Entries provided:
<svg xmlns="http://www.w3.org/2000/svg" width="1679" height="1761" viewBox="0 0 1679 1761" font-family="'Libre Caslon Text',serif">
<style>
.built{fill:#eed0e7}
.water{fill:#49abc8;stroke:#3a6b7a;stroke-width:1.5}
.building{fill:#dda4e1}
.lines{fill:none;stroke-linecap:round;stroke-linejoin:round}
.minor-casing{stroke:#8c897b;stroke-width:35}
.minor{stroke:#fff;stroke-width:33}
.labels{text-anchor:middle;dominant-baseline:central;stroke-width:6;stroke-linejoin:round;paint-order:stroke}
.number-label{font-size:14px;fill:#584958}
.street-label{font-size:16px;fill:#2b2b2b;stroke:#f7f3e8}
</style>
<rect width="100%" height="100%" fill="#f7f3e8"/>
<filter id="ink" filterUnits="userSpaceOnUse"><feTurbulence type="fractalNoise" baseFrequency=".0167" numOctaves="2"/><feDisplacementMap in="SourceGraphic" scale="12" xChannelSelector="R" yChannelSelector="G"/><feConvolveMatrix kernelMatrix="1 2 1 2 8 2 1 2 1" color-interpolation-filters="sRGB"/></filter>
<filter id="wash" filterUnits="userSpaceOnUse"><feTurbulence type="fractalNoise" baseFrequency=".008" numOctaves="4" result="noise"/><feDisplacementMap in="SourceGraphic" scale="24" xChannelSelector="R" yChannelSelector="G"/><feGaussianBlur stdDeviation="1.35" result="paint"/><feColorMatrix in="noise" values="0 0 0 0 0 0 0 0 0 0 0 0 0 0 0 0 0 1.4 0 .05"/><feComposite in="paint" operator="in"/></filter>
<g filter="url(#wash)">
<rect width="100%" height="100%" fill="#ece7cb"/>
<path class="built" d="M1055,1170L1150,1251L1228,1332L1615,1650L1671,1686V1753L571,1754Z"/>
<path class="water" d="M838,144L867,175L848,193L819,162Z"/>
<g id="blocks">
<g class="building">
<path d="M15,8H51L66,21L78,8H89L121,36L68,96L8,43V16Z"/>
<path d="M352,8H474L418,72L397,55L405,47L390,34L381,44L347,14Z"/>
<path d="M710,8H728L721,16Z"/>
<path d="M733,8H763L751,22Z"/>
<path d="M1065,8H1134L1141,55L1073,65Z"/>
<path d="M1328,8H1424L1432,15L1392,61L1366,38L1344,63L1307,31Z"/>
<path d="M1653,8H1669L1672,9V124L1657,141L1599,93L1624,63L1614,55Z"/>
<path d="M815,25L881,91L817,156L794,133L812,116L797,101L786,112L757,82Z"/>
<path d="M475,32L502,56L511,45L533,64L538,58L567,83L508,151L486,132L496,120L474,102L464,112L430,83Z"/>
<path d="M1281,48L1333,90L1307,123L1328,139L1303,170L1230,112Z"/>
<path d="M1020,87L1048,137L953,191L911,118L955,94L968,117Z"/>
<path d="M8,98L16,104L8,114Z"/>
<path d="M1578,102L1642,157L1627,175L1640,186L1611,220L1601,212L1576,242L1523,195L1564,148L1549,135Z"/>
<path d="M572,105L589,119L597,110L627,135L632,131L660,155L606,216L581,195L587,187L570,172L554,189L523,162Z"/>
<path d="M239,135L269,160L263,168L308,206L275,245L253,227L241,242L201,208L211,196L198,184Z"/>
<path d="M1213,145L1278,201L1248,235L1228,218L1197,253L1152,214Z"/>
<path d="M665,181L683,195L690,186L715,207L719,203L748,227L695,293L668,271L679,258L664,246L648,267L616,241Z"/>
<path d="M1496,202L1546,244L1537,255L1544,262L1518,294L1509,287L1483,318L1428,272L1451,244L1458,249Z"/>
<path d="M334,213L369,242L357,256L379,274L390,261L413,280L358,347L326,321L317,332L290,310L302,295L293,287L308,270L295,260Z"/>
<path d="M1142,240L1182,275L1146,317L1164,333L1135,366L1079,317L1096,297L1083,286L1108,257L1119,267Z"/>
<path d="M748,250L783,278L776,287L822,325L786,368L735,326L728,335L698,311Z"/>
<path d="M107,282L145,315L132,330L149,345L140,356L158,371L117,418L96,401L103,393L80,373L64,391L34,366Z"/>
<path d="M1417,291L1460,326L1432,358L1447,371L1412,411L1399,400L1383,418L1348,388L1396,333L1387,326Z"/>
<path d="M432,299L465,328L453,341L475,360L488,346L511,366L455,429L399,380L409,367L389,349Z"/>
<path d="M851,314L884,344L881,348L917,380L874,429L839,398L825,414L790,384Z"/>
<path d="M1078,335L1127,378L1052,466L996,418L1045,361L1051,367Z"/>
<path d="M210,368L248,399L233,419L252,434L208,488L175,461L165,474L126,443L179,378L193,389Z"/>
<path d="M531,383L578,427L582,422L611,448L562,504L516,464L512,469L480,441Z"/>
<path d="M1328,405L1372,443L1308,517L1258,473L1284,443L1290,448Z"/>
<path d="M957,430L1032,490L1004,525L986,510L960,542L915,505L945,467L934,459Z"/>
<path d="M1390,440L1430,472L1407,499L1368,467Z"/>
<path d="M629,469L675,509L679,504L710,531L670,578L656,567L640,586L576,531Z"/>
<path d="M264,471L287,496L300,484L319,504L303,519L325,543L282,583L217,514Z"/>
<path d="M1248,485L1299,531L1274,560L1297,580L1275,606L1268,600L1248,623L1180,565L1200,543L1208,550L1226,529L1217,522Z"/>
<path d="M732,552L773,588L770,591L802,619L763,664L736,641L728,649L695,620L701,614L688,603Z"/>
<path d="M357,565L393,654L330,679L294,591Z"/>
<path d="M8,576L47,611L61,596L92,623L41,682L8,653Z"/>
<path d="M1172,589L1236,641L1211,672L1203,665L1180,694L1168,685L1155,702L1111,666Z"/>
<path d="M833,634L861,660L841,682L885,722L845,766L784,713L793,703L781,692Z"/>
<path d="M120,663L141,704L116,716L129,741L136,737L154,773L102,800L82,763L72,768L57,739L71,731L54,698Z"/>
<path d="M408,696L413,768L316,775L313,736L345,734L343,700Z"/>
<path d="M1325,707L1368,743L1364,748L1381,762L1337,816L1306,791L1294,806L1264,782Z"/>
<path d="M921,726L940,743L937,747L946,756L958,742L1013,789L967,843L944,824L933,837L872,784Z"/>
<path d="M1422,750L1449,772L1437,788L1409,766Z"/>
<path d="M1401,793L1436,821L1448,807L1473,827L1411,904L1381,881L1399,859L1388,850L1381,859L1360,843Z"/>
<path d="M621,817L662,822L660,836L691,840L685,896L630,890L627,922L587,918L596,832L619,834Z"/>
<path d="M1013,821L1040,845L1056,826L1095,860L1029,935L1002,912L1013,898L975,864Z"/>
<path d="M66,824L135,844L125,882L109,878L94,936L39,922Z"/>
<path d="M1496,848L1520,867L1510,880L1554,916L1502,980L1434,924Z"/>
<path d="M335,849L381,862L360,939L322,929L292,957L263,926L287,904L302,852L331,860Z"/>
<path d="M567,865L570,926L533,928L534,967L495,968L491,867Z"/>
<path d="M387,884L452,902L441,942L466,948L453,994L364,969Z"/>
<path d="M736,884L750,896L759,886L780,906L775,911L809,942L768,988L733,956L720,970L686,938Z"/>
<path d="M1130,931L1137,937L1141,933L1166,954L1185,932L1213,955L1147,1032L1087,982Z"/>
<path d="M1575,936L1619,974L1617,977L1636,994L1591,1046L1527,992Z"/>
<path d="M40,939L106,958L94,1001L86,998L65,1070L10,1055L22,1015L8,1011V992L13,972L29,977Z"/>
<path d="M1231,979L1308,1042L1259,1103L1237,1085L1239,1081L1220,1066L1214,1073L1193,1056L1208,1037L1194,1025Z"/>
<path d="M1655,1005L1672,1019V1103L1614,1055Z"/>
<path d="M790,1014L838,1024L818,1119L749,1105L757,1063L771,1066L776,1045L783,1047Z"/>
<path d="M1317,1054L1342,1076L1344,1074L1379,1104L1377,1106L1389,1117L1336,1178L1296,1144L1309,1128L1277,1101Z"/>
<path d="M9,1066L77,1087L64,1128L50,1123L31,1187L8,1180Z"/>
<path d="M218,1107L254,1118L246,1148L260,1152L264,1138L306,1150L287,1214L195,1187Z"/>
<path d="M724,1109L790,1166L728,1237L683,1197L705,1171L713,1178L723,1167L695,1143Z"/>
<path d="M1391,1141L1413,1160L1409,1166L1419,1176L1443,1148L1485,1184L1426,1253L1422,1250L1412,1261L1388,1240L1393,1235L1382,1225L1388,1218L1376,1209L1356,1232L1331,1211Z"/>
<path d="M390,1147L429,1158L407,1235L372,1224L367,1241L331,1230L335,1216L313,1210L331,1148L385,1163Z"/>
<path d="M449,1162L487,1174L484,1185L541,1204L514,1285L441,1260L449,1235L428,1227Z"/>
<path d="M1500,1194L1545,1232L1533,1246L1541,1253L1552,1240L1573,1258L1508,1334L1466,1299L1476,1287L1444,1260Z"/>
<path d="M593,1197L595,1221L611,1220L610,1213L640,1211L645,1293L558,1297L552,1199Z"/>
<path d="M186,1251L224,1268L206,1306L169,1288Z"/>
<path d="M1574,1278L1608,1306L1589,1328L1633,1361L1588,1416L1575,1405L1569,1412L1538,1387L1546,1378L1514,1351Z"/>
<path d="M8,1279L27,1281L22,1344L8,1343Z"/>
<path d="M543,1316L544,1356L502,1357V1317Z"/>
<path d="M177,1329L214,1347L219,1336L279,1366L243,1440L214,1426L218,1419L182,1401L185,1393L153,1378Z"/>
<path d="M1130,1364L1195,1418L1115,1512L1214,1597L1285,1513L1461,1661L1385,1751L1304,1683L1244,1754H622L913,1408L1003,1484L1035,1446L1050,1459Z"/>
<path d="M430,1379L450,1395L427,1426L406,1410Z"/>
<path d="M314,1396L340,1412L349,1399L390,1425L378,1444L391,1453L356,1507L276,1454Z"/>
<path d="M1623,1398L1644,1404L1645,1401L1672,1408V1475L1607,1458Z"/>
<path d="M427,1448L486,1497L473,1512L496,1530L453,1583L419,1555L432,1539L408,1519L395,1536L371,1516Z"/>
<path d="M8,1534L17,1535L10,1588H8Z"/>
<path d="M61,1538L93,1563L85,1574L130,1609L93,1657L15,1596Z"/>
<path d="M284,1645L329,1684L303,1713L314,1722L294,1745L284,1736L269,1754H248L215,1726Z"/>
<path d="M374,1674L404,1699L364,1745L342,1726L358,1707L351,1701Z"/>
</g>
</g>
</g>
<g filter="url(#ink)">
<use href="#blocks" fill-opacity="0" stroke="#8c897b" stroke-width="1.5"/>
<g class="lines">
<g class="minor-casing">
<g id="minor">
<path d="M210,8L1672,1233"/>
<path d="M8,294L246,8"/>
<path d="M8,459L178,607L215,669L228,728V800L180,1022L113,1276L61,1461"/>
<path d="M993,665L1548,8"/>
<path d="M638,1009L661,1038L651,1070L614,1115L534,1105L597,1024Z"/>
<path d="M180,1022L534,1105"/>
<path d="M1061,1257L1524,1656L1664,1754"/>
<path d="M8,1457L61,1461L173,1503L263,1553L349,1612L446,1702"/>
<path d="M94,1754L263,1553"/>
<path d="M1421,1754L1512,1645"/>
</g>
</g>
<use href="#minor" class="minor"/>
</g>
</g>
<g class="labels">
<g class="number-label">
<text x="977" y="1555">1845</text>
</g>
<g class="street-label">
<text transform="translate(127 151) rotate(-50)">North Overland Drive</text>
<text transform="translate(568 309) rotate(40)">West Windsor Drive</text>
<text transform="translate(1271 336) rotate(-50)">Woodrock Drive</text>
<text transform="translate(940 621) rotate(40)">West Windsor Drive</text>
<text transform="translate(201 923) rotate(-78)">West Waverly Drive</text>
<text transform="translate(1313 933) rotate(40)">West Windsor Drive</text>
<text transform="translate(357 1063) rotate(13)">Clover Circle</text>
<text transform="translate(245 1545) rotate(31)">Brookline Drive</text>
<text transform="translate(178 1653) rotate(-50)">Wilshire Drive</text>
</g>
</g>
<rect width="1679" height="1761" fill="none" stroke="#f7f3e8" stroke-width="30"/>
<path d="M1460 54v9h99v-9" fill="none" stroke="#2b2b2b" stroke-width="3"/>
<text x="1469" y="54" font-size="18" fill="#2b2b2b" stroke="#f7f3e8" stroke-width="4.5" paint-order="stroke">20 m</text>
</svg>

Task statement: Every line in the data that includes the word "wash" should be counted, and only the resulting number given.

Response box: 2